In this week's New York Times Magazine, Clive Thompson writes about people trying to win the Netflix Prize.
Early in 2007, Netflix, the video-rental-by-mail service, made (anonymized) data on its users preferences available, and is offering $1,000,000 to the first person or team that creates an algorithm for recommending movies that makes a certain substantial improvement upon the existing algorithms. More precisely, Netflix attempts to predict the star rating, on a one-to-five scale, that users will give to a movie; the root mean square error in their old algorithm was about 0.95 stars, and they'll pay the $1,000,000 for improvement of this by 10%. (They also pay $50,000 for improvements of 1%.)
Why are they doing this? Well, Netflix recommends movies to lots of people, and they want their recommendations to be good. And it sounds like they're getting a lot more than a million dollars worth of time from the various competitors working on this; if they actually had these people on their payroll it would cost more.

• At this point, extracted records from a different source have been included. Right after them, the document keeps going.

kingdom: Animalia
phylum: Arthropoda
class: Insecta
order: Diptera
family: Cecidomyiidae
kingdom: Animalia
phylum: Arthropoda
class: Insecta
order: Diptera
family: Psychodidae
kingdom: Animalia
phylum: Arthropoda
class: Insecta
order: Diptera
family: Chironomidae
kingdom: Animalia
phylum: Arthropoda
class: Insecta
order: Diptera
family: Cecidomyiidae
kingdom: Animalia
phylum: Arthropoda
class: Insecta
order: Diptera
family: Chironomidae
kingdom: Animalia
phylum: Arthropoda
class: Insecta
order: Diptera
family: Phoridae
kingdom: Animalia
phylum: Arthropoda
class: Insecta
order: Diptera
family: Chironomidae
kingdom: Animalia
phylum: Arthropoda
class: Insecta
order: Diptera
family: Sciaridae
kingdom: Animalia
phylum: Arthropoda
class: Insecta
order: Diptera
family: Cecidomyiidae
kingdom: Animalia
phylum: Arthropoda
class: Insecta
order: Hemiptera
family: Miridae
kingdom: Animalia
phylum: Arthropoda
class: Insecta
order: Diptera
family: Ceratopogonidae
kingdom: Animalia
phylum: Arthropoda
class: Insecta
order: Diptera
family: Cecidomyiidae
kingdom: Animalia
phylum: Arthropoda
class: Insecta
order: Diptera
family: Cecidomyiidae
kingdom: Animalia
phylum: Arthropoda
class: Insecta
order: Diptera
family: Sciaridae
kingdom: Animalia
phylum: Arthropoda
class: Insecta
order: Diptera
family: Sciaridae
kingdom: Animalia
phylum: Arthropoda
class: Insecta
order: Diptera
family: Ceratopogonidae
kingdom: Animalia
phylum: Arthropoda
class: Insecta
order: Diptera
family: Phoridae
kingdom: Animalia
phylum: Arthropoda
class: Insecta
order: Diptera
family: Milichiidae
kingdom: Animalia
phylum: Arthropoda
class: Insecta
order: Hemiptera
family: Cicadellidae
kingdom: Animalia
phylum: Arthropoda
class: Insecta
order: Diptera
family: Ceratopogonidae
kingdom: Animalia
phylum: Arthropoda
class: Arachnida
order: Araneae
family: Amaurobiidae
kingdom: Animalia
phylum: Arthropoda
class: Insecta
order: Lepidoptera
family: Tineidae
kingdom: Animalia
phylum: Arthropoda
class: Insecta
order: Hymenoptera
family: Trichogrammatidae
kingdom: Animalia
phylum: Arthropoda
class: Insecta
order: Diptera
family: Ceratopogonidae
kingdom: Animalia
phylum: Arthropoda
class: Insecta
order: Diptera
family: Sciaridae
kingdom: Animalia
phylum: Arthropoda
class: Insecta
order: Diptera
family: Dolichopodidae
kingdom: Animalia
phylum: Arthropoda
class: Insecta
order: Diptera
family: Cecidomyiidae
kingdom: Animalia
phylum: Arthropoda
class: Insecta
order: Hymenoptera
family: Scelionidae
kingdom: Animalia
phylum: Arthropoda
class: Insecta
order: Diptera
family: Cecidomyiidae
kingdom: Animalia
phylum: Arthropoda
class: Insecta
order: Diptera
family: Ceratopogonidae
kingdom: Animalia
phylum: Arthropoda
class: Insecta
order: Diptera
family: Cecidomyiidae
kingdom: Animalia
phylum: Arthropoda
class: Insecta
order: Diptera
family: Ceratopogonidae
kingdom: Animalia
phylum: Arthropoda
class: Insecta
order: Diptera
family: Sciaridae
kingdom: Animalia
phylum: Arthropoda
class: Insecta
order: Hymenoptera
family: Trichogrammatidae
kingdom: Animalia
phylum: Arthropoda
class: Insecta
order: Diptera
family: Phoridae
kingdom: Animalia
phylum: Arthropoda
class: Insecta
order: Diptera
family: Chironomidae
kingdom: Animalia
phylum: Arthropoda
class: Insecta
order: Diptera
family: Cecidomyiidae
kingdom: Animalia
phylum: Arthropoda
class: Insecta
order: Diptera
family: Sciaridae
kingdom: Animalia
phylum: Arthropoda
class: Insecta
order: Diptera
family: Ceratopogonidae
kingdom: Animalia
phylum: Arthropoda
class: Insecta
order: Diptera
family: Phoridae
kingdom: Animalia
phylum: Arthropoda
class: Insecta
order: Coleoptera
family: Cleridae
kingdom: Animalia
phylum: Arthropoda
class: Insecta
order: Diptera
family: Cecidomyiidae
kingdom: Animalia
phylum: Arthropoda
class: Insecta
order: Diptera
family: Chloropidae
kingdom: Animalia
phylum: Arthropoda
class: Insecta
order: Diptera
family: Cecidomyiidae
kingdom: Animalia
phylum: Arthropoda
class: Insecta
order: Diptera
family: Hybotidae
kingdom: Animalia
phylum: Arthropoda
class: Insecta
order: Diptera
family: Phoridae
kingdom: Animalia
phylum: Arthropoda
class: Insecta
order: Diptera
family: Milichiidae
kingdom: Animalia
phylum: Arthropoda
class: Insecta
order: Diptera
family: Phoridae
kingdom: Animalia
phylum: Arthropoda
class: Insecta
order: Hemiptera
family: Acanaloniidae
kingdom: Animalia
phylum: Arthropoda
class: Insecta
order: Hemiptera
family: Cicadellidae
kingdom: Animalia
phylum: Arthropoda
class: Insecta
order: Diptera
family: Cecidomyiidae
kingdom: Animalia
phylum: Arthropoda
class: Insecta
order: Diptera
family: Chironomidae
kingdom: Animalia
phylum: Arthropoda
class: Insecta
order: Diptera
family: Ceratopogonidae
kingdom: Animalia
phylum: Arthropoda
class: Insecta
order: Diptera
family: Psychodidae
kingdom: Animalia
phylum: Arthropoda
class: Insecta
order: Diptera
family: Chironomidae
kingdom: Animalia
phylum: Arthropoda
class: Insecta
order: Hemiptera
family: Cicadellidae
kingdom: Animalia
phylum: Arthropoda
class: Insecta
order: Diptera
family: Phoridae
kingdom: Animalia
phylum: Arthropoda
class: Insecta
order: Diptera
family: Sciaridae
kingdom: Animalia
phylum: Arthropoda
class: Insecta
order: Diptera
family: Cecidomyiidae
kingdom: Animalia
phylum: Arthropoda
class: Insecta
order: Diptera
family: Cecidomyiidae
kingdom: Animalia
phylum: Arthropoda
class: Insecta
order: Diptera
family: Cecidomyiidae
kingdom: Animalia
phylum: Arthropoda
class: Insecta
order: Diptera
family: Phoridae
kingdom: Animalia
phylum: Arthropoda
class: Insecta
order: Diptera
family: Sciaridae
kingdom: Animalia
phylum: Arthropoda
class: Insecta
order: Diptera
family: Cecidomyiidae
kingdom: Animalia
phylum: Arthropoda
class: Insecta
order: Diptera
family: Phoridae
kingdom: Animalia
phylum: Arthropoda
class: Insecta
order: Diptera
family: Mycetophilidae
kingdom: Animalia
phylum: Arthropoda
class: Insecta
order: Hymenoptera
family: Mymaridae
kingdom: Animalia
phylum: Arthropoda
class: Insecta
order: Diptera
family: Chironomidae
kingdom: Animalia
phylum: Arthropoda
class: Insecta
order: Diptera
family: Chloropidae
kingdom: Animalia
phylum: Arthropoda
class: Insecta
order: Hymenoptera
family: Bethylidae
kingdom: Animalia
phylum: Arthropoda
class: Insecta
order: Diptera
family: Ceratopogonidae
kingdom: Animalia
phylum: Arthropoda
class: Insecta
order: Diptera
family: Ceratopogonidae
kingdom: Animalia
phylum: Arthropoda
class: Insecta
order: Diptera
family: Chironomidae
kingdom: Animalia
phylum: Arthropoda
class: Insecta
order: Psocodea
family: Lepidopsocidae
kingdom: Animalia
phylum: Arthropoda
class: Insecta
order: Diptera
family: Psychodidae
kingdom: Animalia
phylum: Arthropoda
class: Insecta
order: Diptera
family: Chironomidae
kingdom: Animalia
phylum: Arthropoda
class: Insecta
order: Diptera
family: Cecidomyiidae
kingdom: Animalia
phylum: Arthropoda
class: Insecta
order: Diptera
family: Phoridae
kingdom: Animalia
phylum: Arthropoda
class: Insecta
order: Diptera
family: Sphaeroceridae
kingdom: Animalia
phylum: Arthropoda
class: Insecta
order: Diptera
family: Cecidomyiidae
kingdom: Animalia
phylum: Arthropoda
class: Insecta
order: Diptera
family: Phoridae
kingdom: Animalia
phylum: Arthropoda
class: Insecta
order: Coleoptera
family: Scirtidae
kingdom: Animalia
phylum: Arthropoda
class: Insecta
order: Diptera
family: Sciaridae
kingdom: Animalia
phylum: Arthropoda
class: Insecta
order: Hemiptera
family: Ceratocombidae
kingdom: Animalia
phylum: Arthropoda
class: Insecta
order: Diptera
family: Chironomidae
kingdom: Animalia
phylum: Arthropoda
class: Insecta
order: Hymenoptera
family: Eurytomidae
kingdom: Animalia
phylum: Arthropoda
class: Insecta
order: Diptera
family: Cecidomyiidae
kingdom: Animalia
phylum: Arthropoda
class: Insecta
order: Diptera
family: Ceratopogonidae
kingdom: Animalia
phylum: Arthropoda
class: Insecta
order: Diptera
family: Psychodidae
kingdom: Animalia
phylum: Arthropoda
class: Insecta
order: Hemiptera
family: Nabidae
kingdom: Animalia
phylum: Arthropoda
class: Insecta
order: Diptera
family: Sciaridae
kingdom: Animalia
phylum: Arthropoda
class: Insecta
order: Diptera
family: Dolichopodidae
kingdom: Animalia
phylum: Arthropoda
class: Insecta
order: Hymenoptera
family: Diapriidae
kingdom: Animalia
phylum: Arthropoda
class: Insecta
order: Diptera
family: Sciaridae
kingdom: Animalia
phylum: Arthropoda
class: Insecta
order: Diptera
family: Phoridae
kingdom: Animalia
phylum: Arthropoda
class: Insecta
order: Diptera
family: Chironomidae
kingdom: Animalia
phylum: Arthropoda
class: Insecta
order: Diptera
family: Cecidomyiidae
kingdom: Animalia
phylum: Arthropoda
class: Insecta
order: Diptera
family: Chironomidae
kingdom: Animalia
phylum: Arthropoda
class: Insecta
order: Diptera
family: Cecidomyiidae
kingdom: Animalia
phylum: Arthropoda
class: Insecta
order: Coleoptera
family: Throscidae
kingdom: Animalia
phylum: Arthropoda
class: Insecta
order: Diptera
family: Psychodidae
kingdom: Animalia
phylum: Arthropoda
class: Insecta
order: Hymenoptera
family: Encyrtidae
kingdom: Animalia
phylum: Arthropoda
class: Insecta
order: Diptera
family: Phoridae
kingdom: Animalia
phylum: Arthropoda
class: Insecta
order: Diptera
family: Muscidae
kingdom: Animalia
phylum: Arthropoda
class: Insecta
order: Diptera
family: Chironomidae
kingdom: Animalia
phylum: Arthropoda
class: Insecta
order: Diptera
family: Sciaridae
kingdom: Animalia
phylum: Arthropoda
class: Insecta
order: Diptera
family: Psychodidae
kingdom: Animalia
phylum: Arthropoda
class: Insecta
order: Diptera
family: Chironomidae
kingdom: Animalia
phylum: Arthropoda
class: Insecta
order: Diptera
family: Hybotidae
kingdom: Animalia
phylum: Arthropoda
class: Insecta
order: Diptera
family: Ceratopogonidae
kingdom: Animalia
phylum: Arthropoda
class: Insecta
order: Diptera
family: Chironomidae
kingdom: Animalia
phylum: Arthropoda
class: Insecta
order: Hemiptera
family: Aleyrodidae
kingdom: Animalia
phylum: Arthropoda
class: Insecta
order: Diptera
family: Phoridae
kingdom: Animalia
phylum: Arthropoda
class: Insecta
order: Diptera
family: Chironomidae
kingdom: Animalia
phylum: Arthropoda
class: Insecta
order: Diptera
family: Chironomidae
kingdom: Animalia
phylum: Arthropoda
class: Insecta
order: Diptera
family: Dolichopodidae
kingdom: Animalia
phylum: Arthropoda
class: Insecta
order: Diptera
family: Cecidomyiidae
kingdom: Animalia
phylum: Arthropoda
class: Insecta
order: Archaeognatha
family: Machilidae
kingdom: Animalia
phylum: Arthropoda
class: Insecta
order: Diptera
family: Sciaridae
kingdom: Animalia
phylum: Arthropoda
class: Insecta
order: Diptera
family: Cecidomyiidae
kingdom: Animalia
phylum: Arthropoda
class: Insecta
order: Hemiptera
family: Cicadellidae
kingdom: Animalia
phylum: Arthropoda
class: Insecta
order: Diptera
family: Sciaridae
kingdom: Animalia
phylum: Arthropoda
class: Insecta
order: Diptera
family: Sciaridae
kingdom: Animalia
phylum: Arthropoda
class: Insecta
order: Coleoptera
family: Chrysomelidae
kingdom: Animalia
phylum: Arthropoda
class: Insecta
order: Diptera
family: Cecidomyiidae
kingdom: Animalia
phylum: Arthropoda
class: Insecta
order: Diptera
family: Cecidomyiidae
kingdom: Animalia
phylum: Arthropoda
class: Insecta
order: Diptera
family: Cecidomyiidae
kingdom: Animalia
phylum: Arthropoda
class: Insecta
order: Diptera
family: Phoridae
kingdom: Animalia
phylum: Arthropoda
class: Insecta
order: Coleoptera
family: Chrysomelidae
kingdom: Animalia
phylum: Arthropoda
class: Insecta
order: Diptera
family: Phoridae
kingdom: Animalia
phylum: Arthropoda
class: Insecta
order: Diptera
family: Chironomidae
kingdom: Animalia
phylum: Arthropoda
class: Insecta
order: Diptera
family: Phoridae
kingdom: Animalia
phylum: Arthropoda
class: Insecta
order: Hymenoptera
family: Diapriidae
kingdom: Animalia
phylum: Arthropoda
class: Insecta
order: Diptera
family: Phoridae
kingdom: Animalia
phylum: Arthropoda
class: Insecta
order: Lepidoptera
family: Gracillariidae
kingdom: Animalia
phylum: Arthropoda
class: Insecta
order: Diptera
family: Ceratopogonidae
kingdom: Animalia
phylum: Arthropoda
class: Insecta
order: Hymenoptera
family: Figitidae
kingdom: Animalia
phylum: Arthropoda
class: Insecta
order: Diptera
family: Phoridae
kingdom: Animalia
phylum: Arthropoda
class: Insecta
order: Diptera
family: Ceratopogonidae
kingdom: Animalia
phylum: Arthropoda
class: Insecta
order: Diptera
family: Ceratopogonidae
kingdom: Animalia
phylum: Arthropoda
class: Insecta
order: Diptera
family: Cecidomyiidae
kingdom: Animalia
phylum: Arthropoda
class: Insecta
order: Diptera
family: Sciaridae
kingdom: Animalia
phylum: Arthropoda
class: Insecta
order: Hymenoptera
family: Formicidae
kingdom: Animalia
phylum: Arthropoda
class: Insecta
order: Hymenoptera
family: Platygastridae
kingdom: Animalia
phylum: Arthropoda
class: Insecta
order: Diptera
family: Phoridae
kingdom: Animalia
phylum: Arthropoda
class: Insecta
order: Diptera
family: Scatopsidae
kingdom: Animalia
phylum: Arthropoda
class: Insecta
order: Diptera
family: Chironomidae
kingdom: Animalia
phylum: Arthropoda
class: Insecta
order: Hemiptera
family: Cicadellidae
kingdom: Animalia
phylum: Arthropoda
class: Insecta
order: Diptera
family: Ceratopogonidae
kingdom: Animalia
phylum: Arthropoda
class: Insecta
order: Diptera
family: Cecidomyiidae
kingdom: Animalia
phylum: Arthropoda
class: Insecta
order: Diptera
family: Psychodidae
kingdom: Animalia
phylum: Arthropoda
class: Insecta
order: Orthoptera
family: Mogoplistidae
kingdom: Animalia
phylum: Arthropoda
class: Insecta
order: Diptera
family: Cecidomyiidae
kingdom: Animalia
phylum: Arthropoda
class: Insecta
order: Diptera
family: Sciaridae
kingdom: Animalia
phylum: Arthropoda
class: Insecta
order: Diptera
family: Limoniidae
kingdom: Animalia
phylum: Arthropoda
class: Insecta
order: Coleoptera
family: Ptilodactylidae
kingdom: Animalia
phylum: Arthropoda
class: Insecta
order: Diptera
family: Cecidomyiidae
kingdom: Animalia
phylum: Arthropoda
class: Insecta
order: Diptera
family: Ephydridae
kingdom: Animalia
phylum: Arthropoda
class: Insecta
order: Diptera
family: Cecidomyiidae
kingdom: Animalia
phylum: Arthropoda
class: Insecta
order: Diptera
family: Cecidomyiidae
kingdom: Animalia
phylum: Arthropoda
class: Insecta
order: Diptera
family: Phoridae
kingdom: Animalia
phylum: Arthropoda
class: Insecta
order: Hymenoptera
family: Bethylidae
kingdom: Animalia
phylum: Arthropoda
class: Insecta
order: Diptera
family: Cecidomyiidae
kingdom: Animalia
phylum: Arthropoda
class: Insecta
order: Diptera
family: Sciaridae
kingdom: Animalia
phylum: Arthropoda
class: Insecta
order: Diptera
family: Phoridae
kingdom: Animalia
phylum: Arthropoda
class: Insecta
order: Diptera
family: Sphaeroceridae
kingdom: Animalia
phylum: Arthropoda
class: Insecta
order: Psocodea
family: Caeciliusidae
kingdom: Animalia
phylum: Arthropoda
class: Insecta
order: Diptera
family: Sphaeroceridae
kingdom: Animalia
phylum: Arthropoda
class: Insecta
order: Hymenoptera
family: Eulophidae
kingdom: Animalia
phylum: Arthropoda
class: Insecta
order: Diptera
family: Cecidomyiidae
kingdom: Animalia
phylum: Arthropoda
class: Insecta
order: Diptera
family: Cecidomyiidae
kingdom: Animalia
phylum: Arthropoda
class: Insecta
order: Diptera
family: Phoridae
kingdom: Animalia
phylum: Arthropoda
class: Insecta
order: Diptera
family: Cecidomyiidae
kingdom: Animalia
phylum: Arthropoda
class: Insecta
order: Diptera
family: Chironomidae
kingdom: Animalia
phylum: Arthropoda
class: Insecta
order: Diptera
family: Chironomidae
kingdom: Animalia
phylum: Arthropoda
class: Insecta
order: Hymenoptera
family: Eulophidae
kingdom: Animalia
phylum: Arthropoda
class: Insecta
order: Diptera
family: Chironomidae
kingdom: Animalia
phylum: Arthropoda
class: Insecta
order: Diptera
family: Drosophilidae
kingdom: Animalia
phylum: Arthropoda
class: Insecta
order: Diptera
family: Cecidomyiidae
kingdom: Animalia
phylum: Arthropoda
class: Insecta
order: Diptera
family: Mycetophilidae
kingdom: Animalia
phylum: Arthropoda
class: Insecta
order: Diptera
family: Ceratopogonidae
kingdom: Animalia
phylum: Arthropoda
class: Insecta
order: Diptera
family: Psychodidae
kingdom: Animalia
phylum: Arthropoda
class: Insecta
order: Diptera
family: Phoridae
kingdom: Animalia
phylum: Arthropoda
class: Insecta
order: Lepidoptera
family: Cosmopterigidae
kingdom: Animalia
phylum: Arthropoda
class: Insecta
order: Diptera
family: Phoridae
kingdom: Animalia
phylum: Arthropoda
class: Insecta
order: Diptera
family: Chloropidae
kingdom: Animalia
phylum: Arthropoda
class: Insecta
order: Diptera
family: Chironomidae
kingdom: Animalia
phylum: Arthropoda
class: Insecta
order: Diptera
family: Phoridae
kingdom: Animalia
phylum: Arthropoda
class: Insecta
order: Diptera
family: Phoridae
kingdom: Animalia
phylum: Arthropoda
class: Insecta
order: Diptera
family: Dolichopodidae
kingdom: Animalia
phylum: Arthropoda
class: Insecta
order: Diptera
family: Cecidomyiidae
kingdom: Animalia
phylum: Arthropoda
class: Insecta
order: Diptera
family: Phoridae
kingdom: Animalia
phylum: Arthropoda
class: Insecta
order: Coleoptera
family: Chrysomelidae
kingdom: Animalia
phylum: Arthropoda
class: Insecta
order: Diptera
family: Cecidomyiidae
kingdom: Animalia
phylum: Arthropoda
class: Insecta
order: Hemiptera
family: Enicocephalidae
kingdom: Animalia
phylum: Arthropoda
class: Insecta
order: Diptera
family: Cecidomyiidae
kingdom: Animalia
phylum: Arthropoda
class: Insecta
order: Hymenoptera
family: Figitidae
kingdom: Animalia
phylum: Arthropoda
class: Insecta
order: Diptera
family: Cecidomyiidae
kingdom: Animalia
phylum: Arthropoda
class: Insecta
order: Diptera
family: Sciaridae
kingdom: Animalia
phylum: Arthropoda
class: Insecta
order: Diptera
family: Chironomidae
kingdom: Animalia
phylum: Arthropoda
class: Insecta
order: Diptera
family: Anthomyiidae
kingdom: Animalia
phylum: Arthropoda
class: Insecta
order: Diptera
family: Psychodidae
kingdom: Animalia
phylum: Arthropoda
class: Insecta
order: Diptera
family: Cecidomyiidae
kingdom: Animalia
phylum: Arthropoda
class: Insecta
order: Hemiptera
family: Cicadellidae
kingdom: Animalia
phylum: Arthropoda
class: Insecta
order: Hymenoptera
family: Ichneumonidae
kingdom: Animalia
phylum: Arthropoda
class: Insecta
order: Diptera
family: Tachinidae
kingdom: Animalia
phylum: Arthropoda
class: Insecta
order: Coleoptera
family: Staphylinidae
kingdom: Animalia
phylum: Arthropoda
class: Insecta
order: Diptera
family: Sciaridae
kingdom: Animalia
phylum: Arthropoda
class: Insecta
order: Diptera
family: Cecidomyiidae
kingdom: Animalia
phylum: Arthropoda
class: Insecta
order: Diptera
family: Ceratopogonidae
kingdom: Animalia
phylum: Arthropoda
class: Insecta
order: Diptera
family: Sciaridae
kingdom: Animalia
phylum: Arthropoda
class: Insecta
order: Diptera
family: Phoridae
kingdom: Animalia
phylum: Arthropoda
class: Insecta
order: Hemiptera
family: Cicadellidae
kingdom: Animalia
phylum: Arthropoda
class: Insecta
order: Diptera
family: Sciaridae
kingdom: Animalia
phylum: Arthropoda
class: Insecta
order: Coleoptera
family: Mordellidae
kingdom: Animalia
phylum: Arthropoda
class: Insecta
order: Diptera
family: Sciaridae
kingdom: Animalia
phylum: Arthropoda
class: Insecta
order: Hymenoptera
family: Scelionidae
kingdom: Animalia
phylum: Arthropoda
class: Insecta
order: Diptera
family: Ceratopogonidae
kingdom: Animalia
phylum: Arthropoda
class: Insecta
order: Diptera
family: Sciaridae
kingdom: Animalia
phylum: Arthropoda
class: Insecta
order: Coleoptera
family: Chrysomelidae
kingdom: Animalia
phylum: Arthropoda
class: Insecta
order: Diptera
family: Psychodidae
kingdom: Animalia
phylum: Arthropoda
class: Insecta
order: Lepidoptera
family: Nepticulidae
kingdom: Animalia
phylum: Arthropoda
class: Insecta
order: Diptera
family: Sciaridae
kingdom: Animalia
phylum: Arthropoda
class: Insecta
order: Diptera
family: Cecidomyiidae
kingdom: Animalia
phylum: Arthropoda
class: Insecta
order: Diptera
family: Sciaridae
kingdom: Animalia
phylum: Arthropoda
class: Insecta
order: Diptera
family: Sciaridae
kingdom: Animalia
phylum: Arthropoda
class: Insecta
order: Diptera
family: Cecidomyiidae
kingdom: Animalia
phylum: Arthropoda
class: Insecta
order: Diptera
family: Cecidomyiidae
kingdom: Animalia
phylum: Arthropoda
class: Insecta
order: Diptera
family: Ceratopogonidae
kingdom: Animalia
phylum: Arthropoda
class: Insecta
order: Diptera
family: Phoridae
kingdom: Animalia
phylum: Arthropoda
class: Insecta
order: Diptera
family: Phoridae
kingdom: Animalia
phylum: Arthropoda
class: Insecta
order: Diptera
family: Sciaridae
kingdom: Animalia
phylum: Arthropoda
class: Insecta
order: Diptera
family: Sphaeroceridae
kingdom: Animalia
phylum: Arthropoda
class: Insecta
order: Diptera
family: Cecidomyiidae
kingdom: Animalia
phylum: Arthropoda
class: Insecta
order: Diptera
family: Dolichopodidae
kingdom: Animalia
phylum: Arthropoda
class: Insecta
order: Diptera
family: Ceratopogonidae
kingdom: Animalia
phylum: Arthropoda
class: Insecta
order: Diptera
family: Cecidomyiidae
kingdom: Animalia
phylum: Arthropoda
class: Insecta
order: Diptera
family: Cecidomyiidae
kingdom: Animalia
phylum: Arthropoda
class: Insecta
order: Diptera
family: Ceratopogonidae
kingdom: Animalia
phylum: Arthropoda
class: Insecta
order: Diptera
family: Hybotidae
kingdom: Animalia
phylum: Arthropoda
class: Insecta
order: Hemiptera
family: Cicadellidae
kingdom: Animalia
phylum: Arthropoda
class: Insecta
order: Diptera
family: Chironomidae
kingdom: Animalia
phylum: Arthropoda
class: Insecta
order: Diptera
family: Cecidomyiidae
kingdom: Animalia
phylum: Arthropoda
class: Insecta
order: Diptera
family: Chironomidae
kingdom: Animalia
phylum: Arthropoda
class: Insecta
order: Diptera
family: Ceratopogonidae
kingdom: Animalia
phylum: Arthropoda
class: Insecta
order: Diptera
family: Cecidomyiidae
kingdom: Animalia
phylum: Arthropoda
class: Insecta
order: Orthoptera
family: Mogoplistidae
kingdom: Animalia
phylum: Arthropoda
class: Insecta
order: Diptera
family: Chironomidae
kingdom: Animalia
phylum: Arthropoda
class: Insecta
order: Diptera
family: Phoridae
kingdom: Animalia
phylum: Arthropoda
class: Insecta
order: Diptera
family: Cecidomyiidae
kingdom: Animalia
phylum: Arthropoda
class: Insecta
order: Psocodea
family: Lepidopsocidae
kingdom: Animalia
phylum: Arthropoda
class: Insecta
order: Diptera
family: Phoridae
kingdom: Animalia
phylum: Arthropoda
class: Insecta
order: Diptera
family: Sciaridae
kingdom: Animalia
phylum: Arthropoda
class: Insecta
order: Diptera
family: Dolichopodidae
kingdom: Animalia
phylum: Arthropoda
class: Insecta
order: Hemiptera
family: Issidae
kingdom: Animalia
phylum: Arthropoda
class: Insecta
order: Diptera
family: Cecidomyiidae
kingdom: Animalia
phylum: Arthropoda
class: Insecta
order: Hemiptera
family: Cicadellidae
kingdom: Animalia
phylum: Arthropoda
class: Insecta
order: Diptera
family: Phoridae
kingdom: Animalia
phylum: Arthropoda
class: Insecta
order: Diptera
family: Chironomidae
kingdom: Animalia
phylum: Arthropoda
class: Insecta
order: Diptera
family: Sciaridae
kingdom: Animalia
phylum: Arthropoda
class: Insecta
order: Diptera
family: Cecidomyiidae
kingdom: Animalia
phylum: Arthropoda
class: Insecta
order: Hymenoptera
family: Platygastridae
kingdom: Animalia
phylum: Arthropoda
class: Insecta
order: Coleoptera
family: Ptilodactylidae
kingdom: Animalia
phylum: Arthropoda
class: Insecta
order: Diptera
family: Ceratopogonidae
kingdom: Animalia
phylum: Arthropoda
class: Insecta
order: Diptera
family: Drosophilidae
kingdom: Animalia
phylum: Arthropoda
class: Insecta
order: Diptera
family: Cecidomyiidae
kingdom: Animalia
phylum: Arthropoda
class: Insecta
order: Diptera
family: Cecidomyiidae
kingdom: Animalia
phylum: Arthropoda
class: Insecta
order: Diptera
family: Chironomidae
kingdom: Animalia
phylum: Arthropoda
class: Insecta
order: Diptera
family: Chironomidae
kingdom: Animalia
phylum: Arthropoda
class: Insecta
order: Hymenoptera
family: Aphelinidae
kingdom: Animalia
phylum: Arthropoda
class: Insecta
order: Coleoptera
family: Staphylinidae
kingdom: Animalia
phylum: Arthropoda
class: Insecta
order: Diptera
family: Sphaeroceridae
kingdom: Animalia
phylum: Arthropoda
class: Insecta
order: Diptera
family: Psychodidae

It's interesting that there are certain movies that are very difficult to predict; Napoleon Dynamite is one of the examples the article gives, which won't surprise anybody who's seen it; poking around the forums on the Netflixprize.com site I found a list of movies like that, although it's a year and a half old so there's been progress since then. (Hmm, I'm not sure if I like Napoleon Dynamite -- sometimes I do and sometimes I don't.)
Apparently one of the major mathematical tools that has emerged as being useful here is singular value decomposition. I'm not surprised that some Big Fancy Linear Algebra tool was necessary, as a lot of the algorithms essentially seem to work by identifying various dimensions along which movies can vary. (Look, it's a hidden metric space!) Hmm, I wonder if the space of movies has some nontrivial topology... no, I will not get sucked into thinking about this!